How has COVID-19 affected businesses?

Apr 15, 2020

Sections Economics Video

Collections COVID-19 Crisis

The many unknown factors surrounding COVID-19 make it difficult for any business to project exactly how it will affect their revenues. But Chicago Booth’s Steven J. Davis says business leaders surveyed in March predicted a severe drop in sales—a decline that only grew for those surveyed later in the month.

A big economic shock is one obvious product of COVID-19, but the virus will also change business in other ways, Davis suggests. The technologies and shopping platforms that have enabled social distancing will likely continue to play a newly significant role even after the outbreak has abated, while businesses that rely on travel and in-person interactions could be facing a prolonged dip in demand.

Video Transcript

The impact of COVID-19 on businesses is a really important and interesting question. There’s lots to say there. Let me focus on a survey that my colleagues and I did earlier this month, designed to elicit information on exactly that question.

There’s a Survey of Business Uncertainty, as we style it, that is fielded by the Federal Reserve Bank of Atlanta. It’s co-branded with the University of Chicago Booth School of Business, and Stanford. I’m one of the co-creators, and so is Nick Bloom at Stanford. And the unique characteristic of this survey instrument is, it’s designed to elicit information, forward-looking information about what businesses see.

In March, over a two-week period around the beginning of the month, we explicitly asked several hundred businesses: “What do you anticipate will be the impact of coronavirus-related developments on your sales revenue in 2020?”

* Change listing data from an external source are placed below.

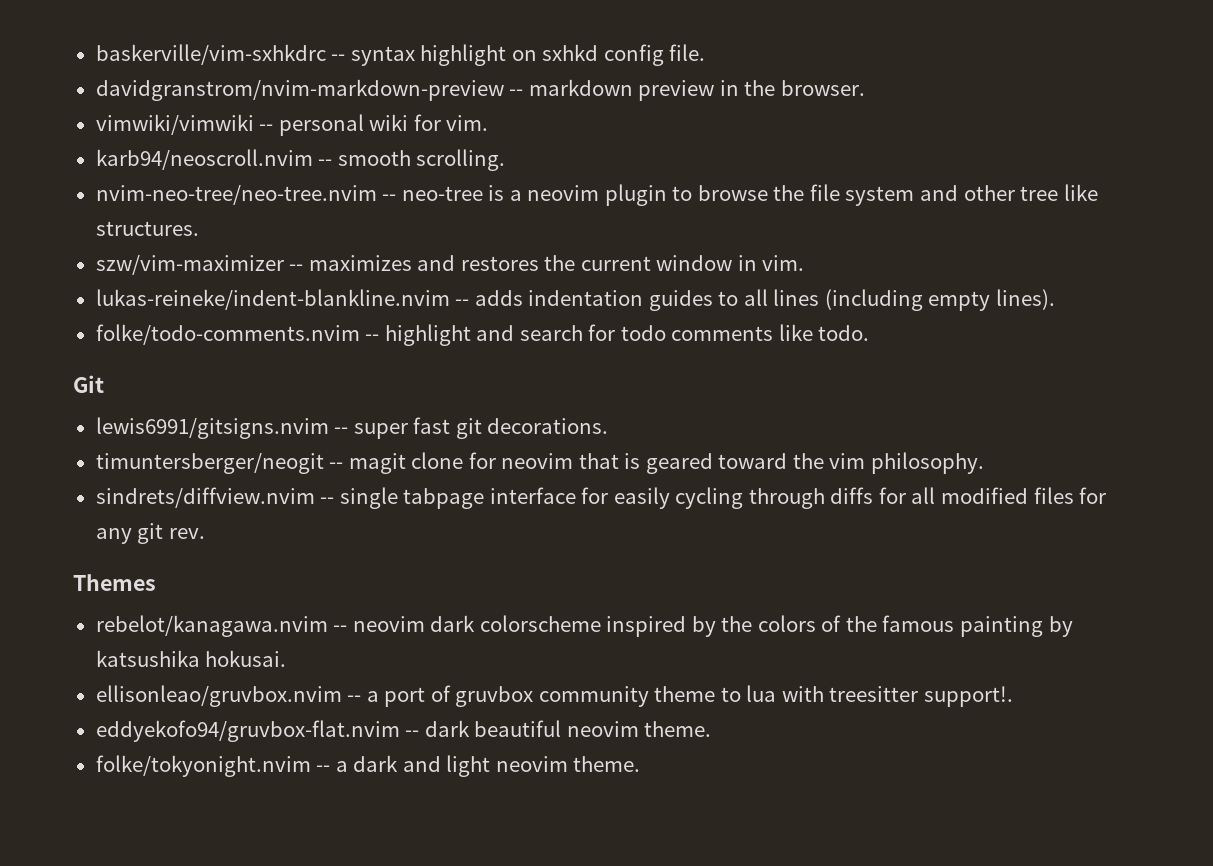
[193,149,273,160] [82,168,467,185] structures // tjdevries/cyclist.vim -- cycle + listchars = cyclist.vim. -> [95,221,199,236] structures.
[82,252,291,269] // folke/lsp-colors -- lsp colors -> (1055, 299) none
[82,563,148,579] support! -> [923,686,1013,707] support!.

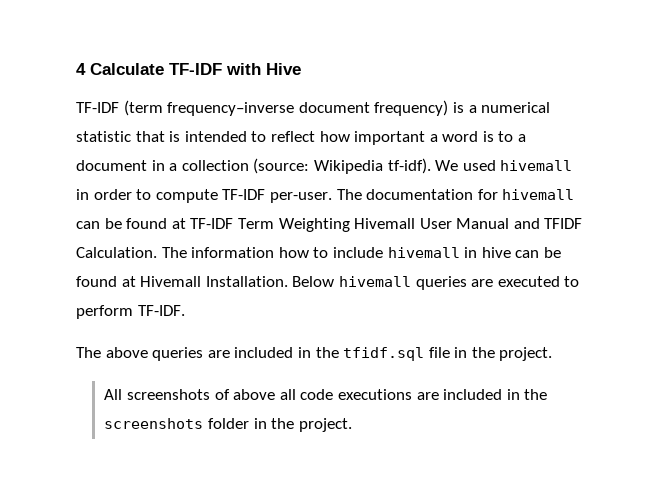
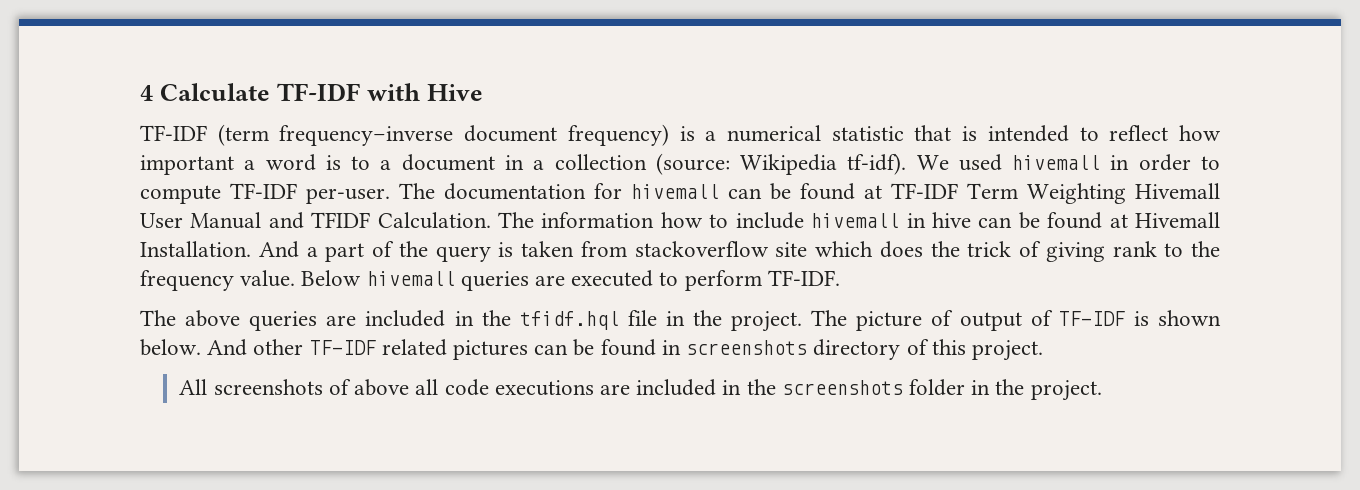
(288, 281) none -> [258,241,1220,262] [140,270,296,291] And a part of the query is taken from stackoverflow site which does the trick of giving rank to the frequency value.
[343,347,425,361] tfidf.sql -> [519,311,619,330] tfidf.hql
(553, 354) none -> [811,310,1221,331] [140,339,1043,361] The picture of output of TF-IDF is shown below. And other TF-IDF related pictures can be found in screenshots directory of this project.

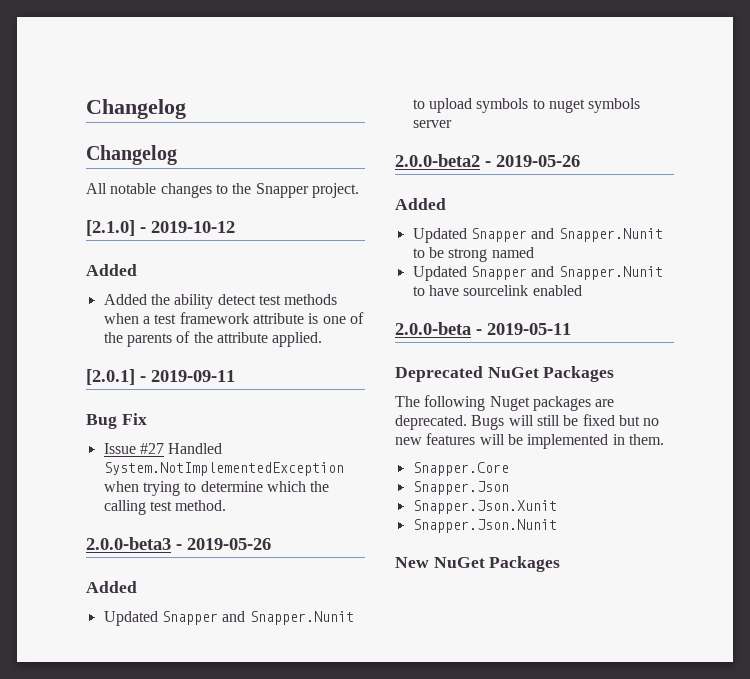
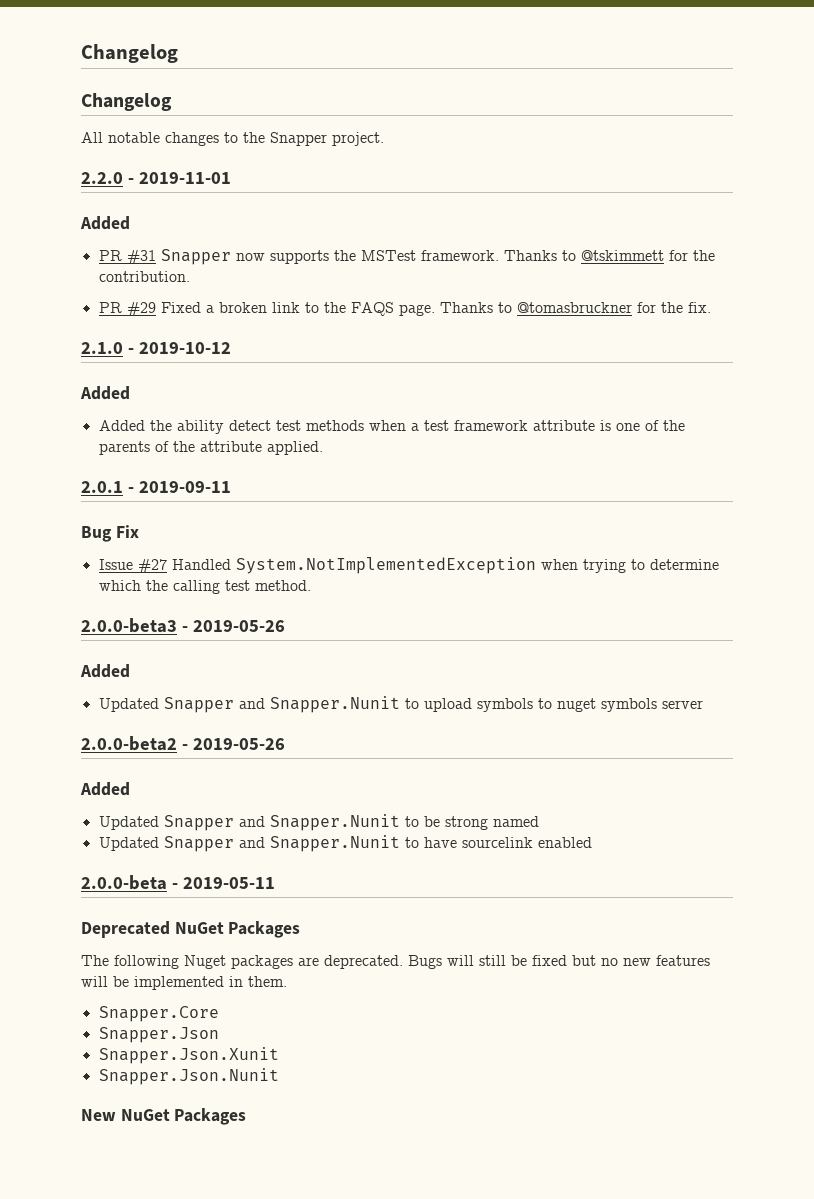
[86,220,135,236] [2.1.0] -> [81,172,231,184] [80,216,130,230] [98,249,715,265] [98,271,190,282] [98,302,711,316] [81,342,123,354] 2.2.0 - 2019-11-01 // Added // PR #31 Snapper now supports the MSTest framework. Thanks to @tskimmett for the contribution. // PR #29 Fixed a broken link to the FAQS page. Thanks to @tomasbruckner for the fix. // 2.1.0
[86,369,135,385] [2.0.1] -> [81,481,123,493] 2.0.1

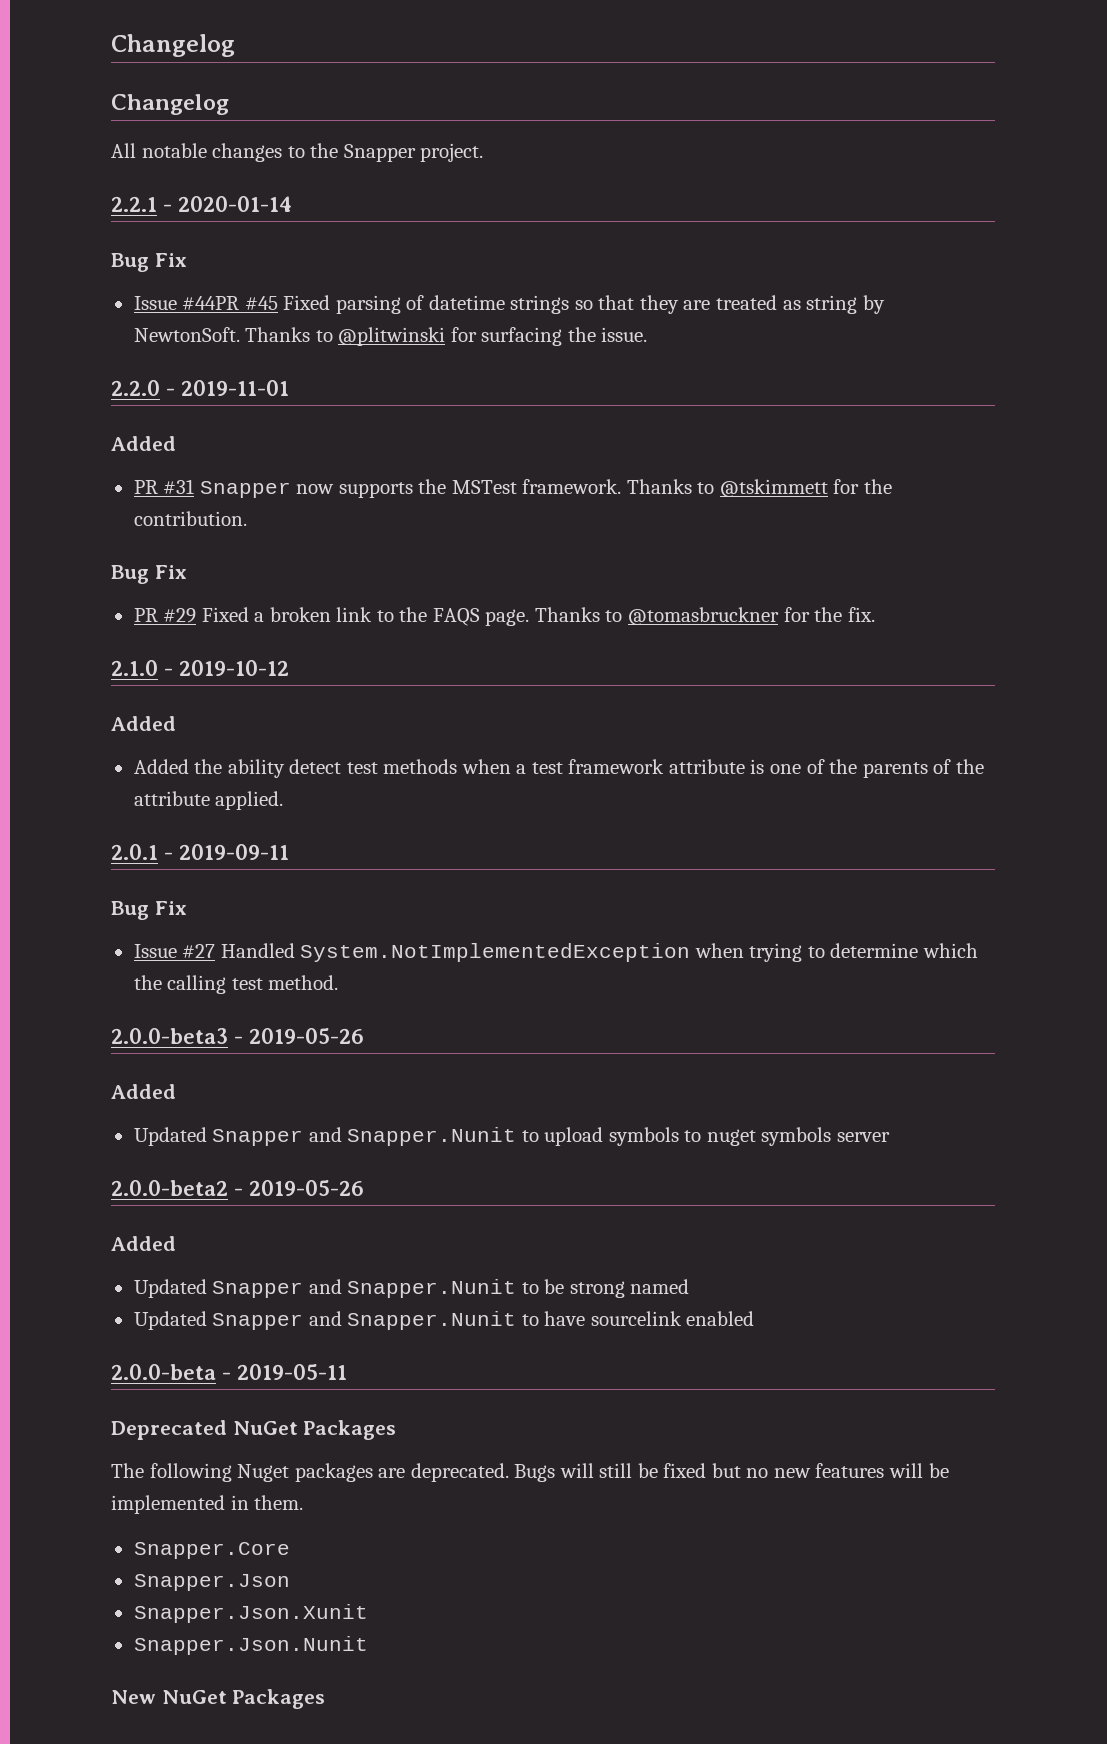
(384, 139) none -> [111,196,293,212] [111,253,187,272] [133,295,885,314] [133,327,648,346] // 2.2.1 - 2020-01-14 // Bug Fix // Issue #44PR #45 Fixed parsing of datetime strings so that they are treated as string by NewtonSoft. Thanks to @plitwinski for surfacing the issue.
(190, 276) none -> [111,565,187,584] // Bug Fix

The activity-weighted average answer that came back was about minus 6 percent. So that’s a pretty big negative hit. But perhaps even more interestingly, from the first to the second week of the survey—and the first week was the week of March 9, and the second week was the week of March 16—the answers got a lot worse.

The answers in the second week were almost twice as bad as in the first week—so more like close to a 12 percent negative sales hit. Businesses themselves see a very bad hit to their sales revenue, to their operations, in 2020. And over the course of the time the survey was in the field, those expectations deteriorated quite a bit.

Even 6 percent is a really major, sharp recession. Twelve percent is unlike anything we’ve seen in modern times in terms of a contraction for a span of less than a single year. So that’s pretty bad.

Now of course, nobody really knows. Developments are changing day by day. We don’t yet know how long the pandemic will continue to accelerate. We really don’t know at this point just how infectious the virus is and how lethal it is, because we don’t really have good information on how many people have already had the disease and recovered from it. 

And so, we’re still very much in the dark on the medical side, and that makes it very hard to assess the ultimate economic consequences.

The crisis is going to have some profound effects on the labor market. And you can already see some early waves of what that is.

There’s been a massive uptick in the demand for delivery services: home-delivery services, business-delivery services. Some of that will subside in the wake of the crisis, but not all of it. For one thing, there’s probably millions of more people who in the past month have figured out how to order food deliveries online. And once they’ve gotten over that hurdle, some of them will find they like it, and some of them will continue—either for the sake of convenience, or because there are lingering concerns about the health effects of going to a sit-down restaurant or going to a crowded grocery store. The shift toward online purchases coupled with onsite delivery, that’s going to be a massive shift that I don’t think will turn around.

We’re doing this interview via Zoom. I can tell you my calendar has filled up with Zoom meetings, as I’m sure many others’ have. So Zoom and other like technologies are also experiencing a massive boom. All of us are learning how to work with this technology. There is a learning curve; it’s not that steep, but you’ve got to work out the kinks, both personally and in terms of organizations. Once we’ve crossed that threshold, I think we’ll do a lot more video conferencing going forward.

That’s great for businesses like Zoom. What it does mean, though, is airline travel, for example, and hotel occupancy for business reasons, maybe for tourism reasons, they’re going to probably be down and soft even after we get over this crisis itself.

So those are just some examples.

I think we’ve learned, hopefully we’ve learned, that some of our investments in public-health infrastructure and supply chains for critical medical-care equipment—masks, ventilators, testing capacity, both the kits and the lab capacity—those are things that it looks like we probably want to up our investments in, not just in the near term, but over the longer term.

So there’s going to be many, many shifts of this sort. And that raises an interesting point for policy. We want policy to be conducted in a way that facilitates these shifts and encourages them, rather than slowing them down and discouraging them.